Actualmente, la planta de Tortuguitas continúa operativa con unos 100 puestos de trabajo directos e indirectos. “Lumilagro está financieramente sana y preparada para una nueva etapa de crecimiento”, acotó.

La apuesta por el exterior y el cambio de producto

El viraje hacia la producción externa no es reciente. La compañía comenzó a explorar esa alternativa años atrás, en busca de mejorar calidad y costos. Según explicó Nadler, la producción en China permite lograr economías de escala y reducir precios finales.

En ese marco, los termos de acero ganaron protagonismo frente al tradicional termo de vidrio.
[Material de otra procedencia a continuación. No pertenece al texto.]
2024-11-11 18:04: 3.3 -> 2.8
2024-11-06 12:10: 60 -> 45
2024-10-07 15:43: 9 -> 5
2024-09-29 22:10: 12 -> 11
La empresa indicó que hoy las ventas se reparten de manera más equilibrada entre ambos segmentos, cuando históricamente el vidrio lideraba con amplia diferencia.
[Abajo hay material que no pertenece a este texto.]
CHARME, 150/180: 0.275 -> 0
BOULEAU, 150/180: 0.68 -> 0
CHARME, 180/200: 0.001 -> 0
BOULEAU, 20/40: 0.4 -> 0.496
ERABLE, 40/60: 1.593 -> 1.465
Según el catálogo oficial, los termos de acero inoxidable se ubican en un rango aproximado de entre $40.000 y $80.000, de acuerdo con capacidad y prestaciones, mientras que las botellas térmicas oscilan entre $47.000 y $54.000.
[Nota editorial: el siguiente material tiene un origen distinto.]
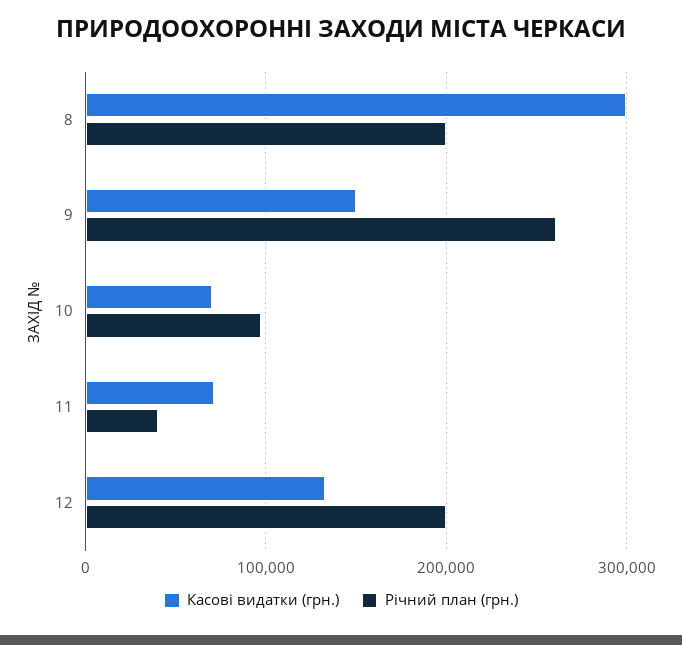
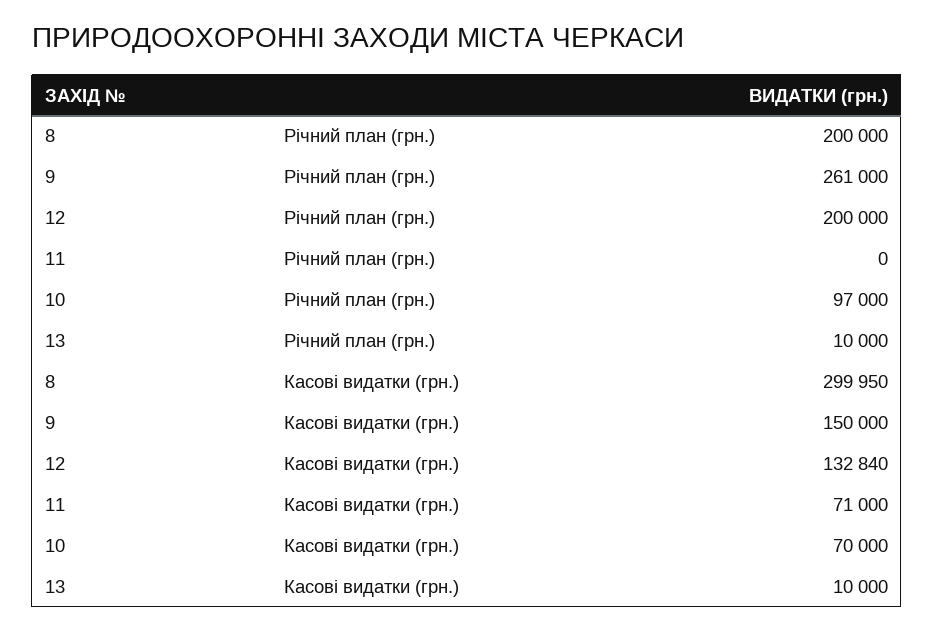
Річний план (грн.), 11: 40000 -> 0
Річний план (грн.), 13: none -> 10000
Касові видатки (грн.), 13: none -> 10000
Desde la firma sostienen que el nuevo esquema permite ofrecer productos más competitivos en precio y calidad.

Menos fábrica, más marca y comercialización

La estrategia actual se orienta a reforzar el desarrollo de producto, el diseño y la comercialización. En la planta de Tortuguitas se mantiene una producción acotada de termos de acero y se avanza en la personalización de productos con serigrafías vinculadas a clubes de fútbol y personajes de Disney.

En paralelo, la compañía impulsa acuerdos de licencias y busca ampliar su presencia en el mercado minorista. El plan incluye la apertura de locales propios, con el primer punto de venta previsto en el shopping OH Buenos Aires y un objetivo de 15 tiendas en el país hacia 2030.

Termero
En plena reconversión, el equipo matero refleja el nuevo enfoque de la empresa: más diseño, diversificación de productos y un esquema productivo adaptado a la competencia global

En plena reconversión, el equipo matero refleja el nuevo enfoque de la empresa: más diseño, diversificación de productos y un esquema productivo adaptado a la competencia global

A nivel internacional, la firma apuesta a expandir su presencia con productos como el modelo Luminox Pampa, que ya se comercializa en Estados Unidos, España, Francia, Chile y Australia.

Cruces, redes y posicionamiento

La reconversión generó repercusiones en el plano político y en redes sociales. El diputado nacional Miguel Ángel Pichetto, del bloque Encuentro Republicano Federal, afirmó que la reducción de la fabricación local refleja una pérdida de empleo industrial y mayor dependencia de importaciones.

Desde la empresa respondieron que la planta no cerró y que continúa operativa, aunque con un esquema distinto. Señalaron que el plan incluye crecimiento en exportaciones, desarrollo de nuevos productos y expansión comercial.

Nadler sostuvo que la compañía se reinventó, que redujo la fabricación local sin eliminarla y que el diseño en Argentina combinado con producción en China permitió mejorar costos. Concluyó que ese cambio derivó en una duplicación de las ventas de termos de acero en el último año.